#### [Task to carry out]
Please show each line in the entries below that contains the string "Инфофорум". Treat uppercase and lowercase as different.

#### [Provided records]

-------------------------

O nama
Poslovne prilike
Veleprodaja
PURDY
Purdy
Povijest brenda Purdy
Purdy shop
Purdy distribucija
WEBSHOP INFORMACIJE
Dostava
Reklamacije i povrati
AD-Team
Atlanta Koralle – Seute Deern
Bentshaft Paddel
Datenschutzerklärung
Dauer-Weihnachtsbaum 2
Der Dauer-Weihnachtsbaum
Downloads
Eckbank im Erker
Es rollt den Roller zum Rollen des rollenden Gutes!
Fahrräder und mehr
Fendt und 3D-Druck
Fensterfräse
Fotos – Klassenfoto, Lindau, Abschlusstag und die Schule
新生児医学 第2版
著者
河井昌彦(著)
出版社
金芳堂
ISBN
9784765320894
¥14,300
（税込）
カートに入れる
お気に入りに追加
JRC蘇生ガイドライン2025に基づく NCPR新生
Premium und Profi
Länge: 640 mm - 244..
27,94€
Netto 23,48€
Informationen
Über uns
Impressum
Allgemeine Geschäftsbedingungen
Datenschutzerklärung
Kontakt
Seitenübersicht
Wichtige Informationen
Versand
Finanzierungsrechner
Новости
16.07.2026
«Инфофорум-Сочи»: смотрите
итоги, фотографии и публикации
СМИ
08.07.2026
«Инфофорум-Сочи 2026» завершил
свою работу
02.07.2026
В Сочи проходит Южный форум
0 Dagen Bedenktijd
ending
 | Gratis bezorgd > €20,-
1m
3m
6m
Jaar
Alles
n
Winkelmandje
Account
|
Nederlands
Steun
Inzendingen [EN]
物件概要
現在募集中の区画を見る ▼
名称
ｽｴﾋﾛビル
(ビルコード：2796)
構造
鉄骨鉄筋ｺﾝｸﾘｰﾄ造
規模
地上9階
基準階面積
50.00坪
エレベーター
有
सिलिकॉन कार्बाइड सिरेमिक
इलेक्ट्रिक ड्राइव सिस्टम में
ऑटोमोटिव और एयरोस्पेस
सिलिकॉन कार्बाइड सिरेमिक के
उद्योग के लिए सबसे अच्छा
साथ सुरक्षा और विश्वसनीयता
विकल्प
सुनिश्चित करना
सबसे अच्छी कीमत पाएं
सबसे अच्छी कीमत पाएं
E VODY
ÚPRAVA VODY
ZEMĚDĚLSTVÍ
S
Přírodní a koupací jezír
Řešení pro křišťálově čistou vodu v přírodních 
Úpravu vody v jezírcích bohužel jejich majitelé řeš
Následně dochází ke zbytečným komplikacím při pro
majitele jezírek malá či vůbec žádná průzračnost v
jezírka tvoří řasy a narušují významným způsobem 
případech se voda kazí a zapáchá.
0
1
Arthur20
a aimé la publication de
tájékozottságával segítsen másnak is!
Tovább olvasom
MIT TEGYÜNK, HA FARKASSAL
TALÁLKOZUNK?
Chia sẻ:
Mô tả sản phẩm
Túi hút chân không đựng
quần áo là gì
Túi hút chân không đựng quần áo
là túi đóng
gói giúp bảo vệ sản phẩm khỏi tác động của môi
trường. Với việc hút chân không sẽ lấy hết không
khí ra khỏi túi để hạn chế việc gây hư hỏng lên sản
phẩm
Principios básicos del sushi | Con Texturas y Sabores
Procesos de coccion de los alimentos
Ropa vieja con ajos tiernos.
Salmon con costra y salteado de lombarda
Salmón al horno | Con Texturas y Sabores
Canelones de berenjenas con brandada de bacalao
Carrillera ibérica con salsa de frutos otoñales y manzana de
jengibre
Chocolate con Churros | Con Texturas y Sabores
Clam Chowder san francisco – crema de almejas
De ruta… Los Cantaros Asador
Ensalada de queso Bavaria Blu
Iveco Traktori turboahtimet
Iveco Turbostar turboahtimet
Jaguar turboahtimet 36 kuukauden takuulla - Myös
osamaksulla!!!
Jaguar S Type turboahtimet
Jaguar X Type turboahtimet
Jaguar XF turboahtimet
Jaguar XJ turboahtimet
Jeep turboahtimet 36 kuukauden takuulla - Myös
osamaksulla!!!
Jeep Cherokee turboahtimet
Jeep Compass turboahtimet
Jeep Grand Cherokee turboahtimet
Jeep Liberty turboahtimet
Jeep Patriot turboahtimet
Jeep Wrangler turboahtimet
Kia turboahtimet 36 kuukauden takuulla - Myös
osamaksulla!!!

-------------------------

#### [Solved exercise]
«Инфофорум-Сочи»: смотрите
«Инфофорум-Сочи 2026» завершил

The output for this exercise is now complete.